> [What you have to do]: Reproduce verbatim the passage of the estate excerpt that runs from "An estate comprises" down to "or back yard.".

> [Excerpt to read]:
----------------
Estate (land)


An estate comprises the houses and outbuildings and supporting farmland and woods that surround the gardens and grounds of a very large property, such as a country house or mansion. It is an "estate" because the profits from its produce and rents are sufficient to support the household in the house at its center. Thus "the estate" may refer to all other cottages and villages in the same ownership as the mansion itself. An example of such an estate is Woburn Abbey in Bedfordshire, England. "Estate", with its "stately" connotations, has been a natural candidate for inflationary usage during the 20th century, much as the "landscaping" that can be effected in a front or back yard.
----------------
> [Information supplied]:
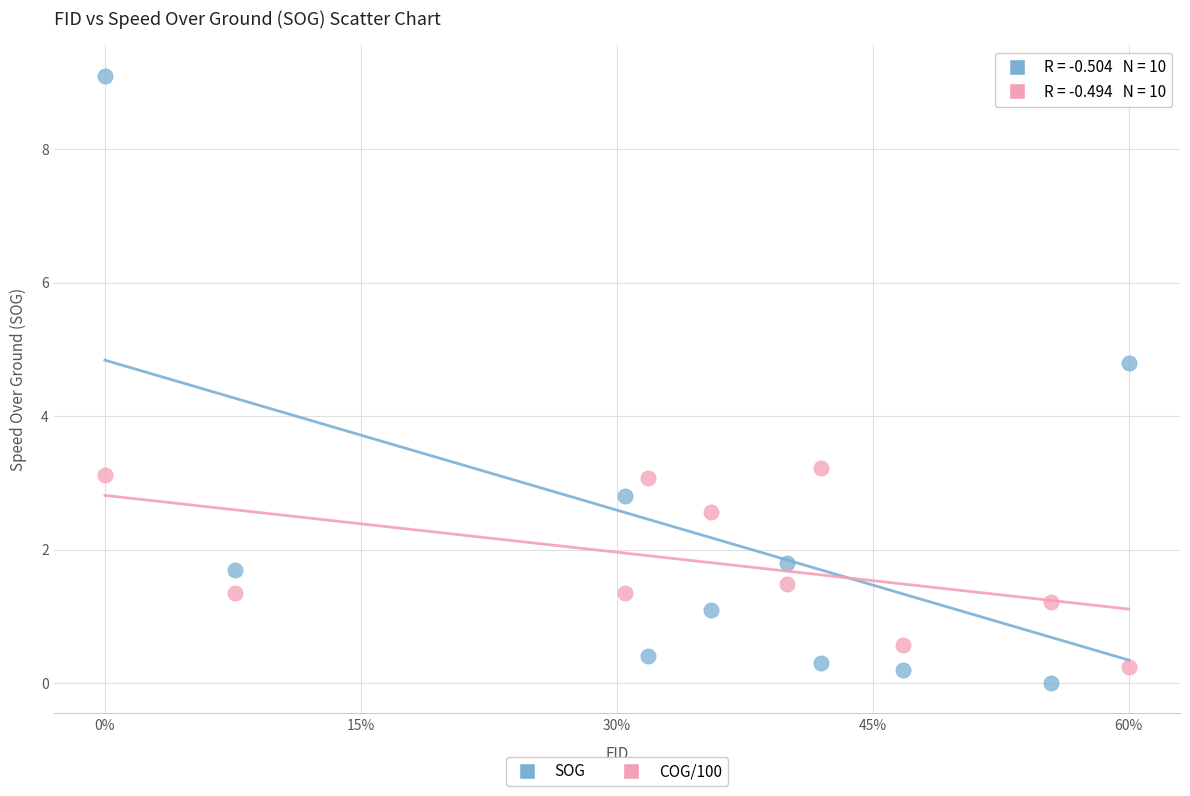

Across all data points, what is the range of X values (max minus min)?

1.0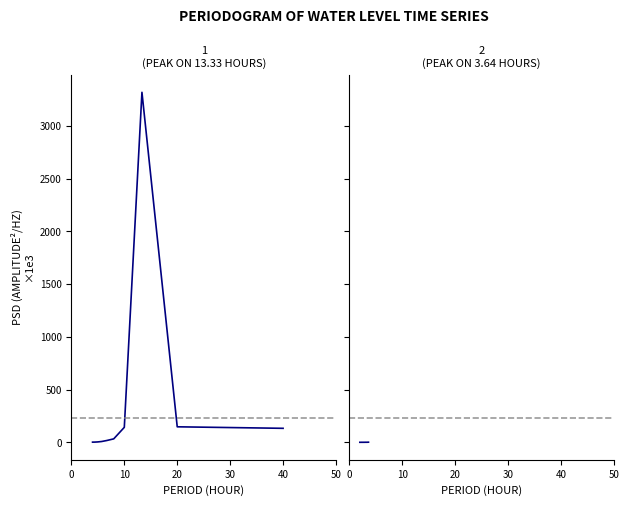

What is the sum of all Water Level (m) - Panel 2 values?

9.9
----------------
> [Written answer]:
An estate comprises the houses and outbuildings and supporting farmland and woods that surround the gardens and grounds of a very large property, such as a country house or mansion. It is an "estate" because the profits from its produce and rents are sufficient to support the household in the house at its center. Thus "the estate" may refer to all other cottages and villages in the same ownership as the mansion itself. An example of such an estate is Woburn Abbey in Bedfordshire, England. "Estate", with its "stately" connotations, has been a natural candidate for inflationary usage during the 20th century, much as the "landscaping" that can be effected in a front or back yard.